• [DATA EXTRACT]
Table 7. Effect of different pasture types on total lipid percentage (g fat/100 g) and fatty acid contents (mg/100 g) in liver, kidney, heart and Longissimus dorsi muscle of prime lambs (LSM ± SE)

...

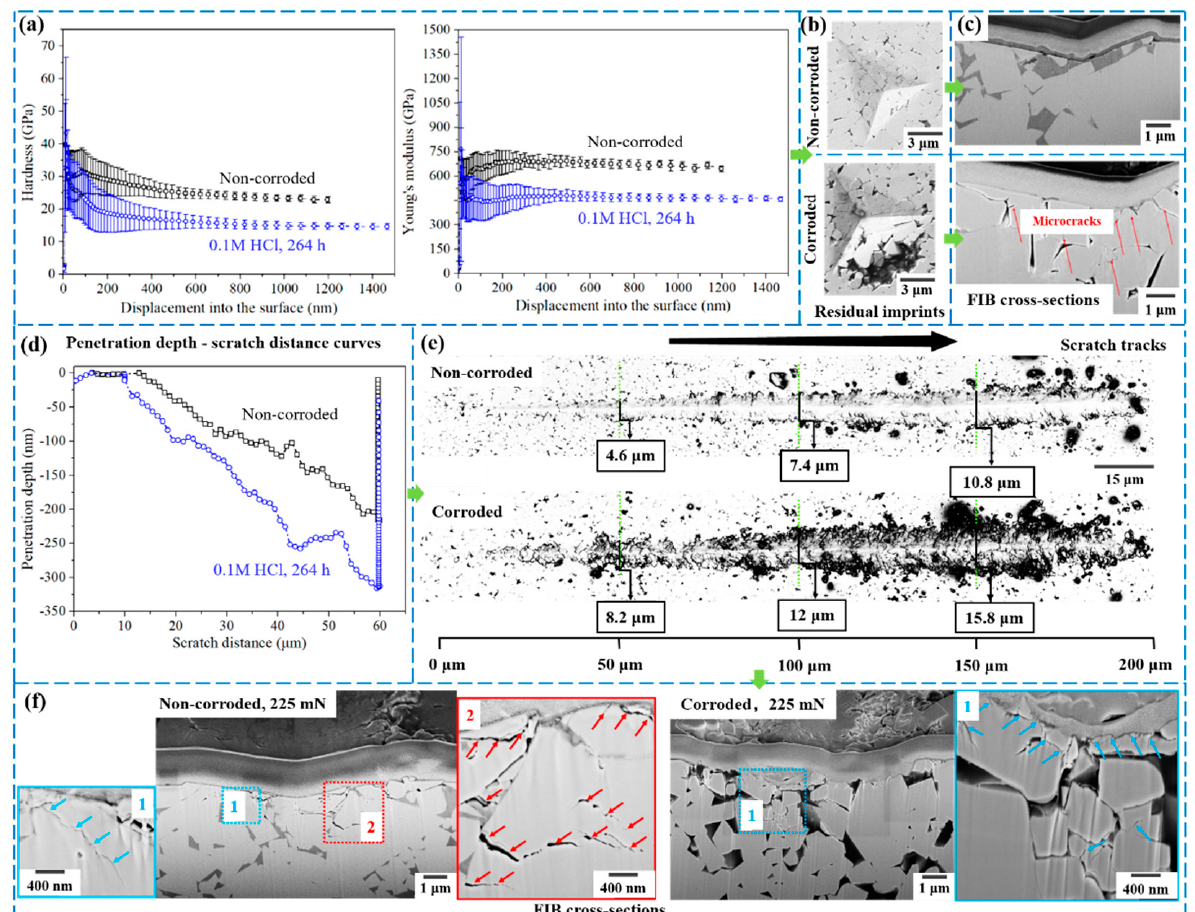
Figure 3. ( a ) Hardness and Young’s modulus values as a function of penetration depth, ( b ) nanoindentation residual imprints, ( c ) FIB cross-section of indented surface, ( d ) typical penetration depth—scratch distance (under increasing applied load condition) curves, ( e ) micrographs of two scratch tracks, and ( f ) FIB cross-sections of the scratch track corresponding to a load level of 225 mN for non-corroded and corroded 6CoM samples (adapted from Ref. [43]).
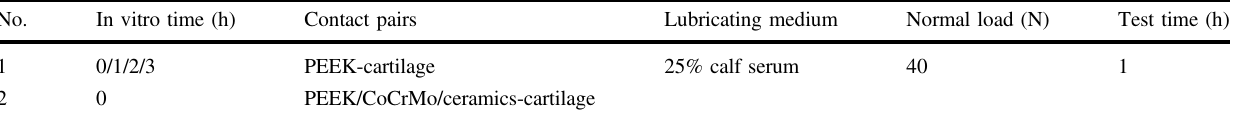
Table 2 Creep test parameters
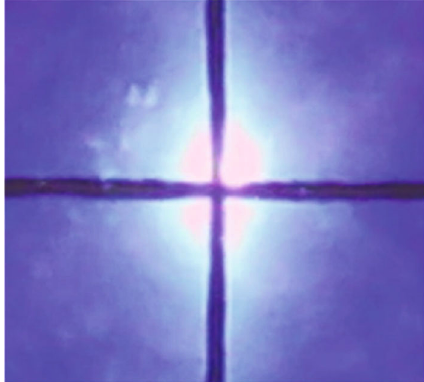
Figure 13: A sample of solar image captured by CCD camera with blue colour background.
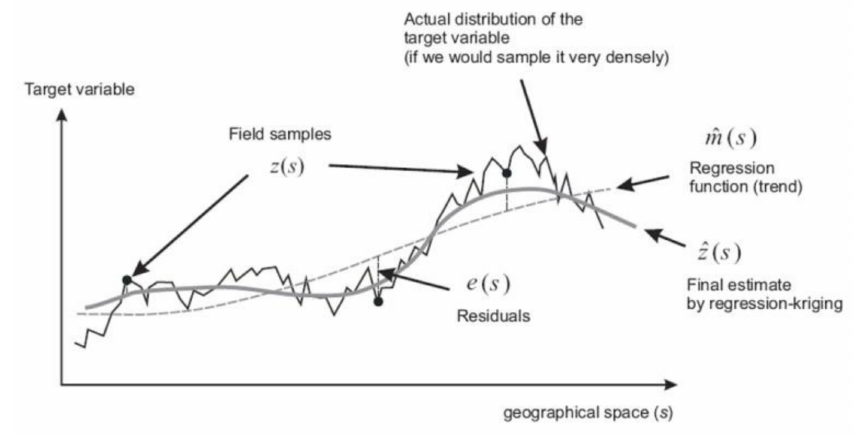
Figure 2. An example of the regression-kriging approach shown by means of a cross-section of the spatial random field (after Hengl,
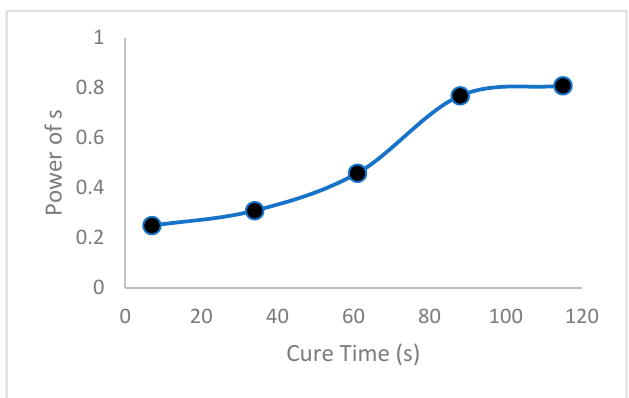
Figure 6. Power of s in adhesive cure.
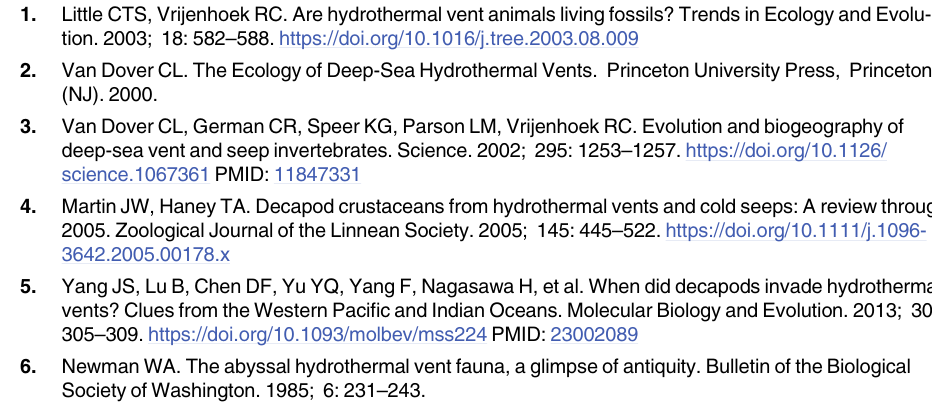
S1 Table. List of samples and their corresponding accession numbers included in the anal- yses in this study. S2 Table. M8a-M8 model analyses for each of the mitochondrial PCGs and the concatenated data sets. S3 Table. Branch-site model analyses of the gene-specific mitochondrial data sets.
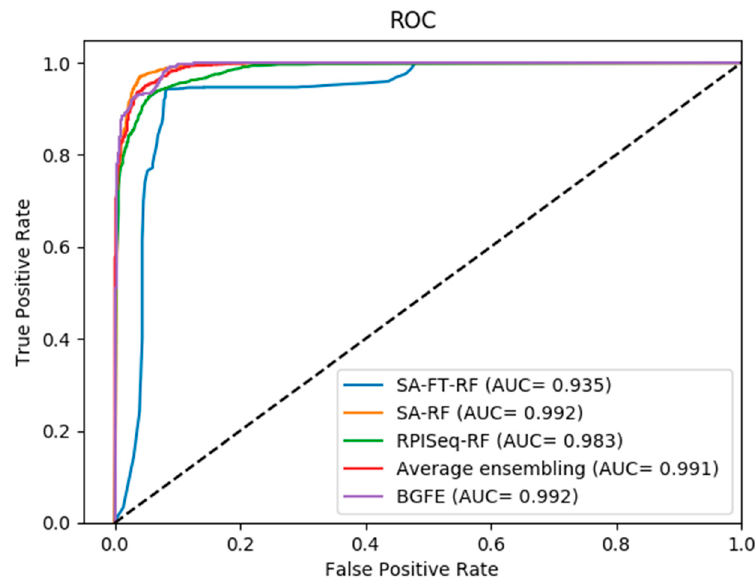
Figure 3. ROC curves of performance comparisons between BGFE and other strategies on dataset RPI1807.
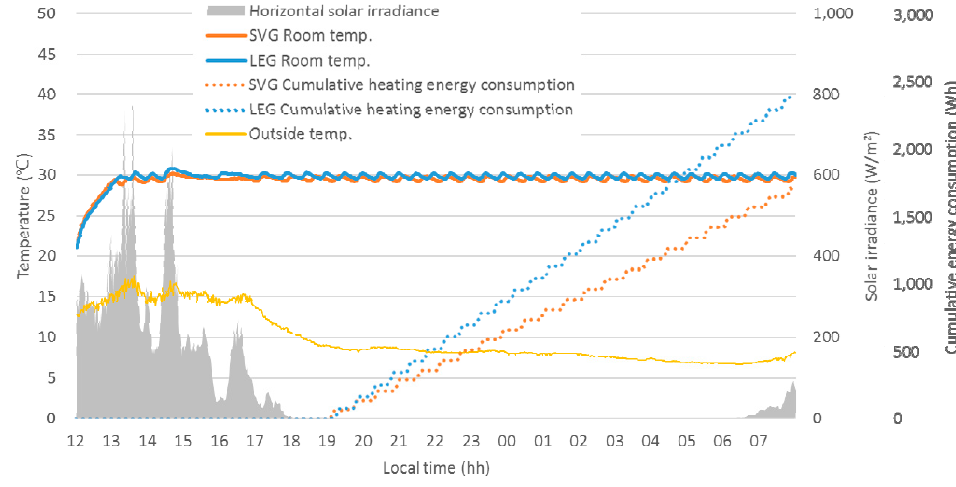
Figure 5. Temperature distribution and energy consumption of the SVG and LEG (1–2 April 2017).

==

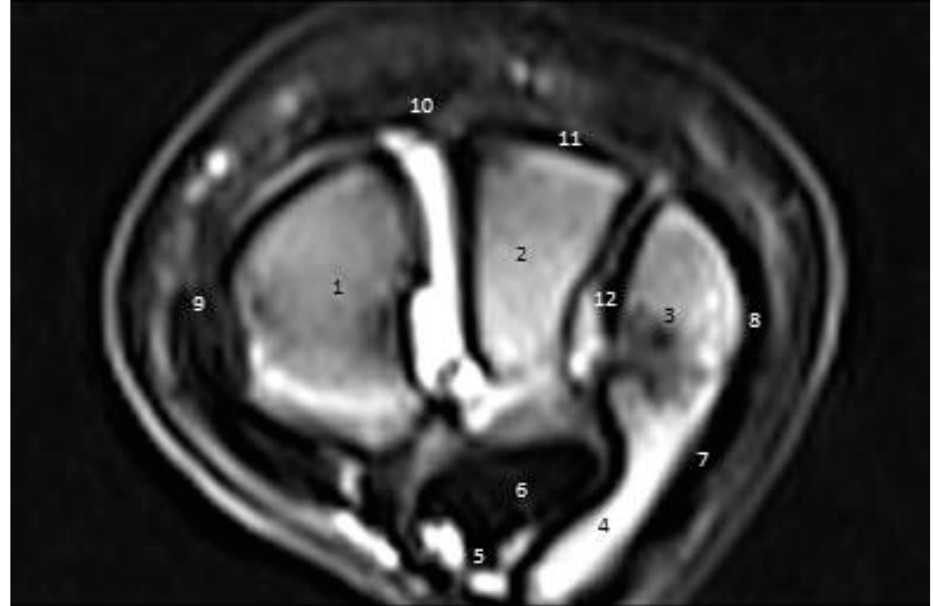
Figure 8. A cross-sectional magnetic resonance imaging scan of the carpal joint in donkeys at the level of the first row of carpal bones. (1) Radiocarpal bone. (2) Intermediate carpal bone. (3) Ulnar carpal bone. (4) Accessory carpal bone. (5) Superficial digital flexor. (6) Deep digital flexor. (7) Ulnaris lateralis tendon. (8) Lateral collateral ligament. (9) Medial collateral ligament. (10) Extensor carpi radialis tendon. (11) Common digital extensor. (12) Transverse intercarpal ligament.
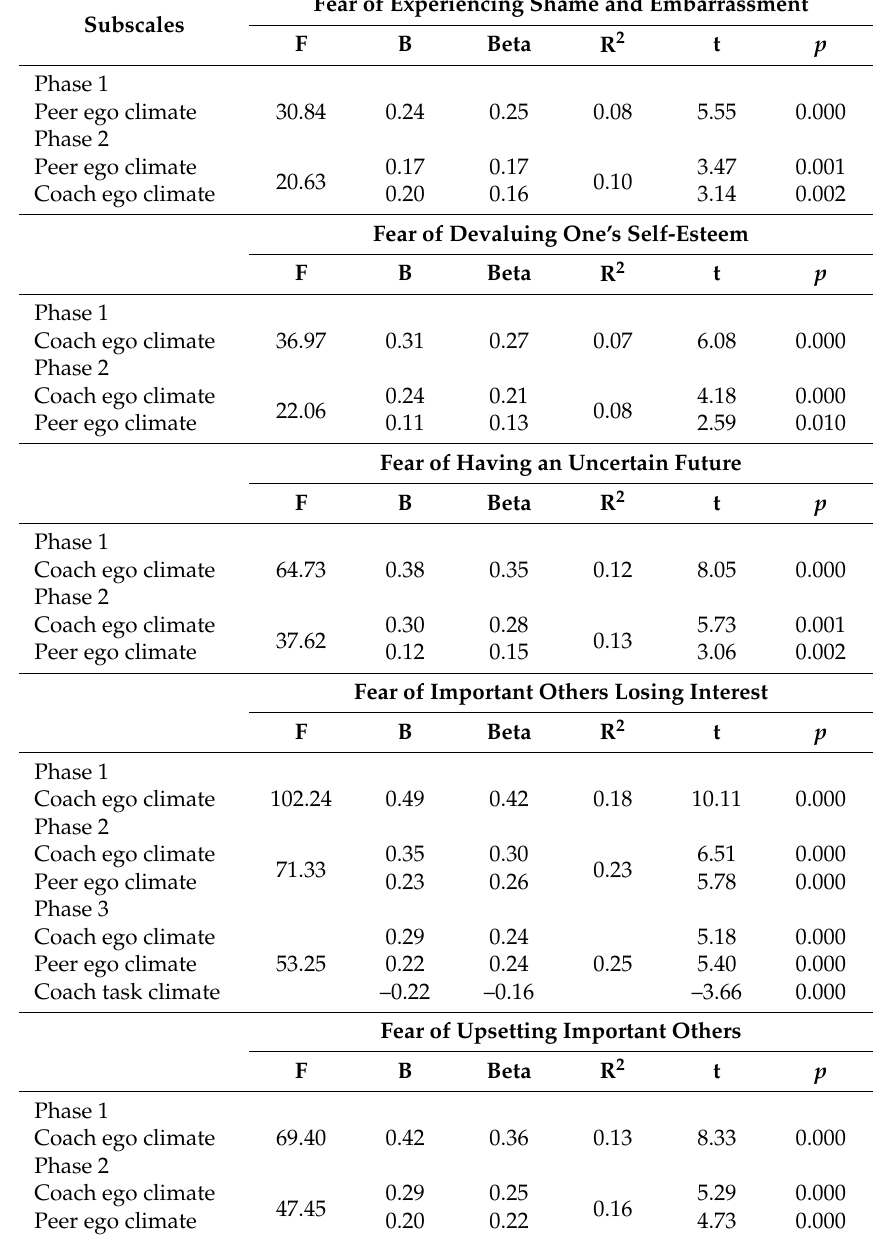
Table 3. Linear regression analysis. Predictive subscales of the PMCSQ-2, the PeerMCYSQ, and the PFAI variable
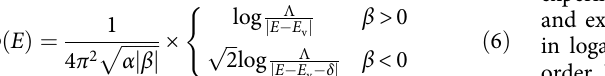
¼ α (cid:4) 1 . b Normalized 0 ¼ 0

• [PROBLEM TO WORK ON]
Pictures aside, print exactly the lines above starting with the one containing "Table 2 Creep test parameters" and going on through the one containing "Figure 2. An".

• [FINISHED EXERCISE]
Table 2 Creep test parameters
Figure 13: A sample of solar image captured by CCD camera with blue colour background.
Figure 2. An example of the regression-kriging approach shown by means of a cross-section of the spatial random field (after Hengl,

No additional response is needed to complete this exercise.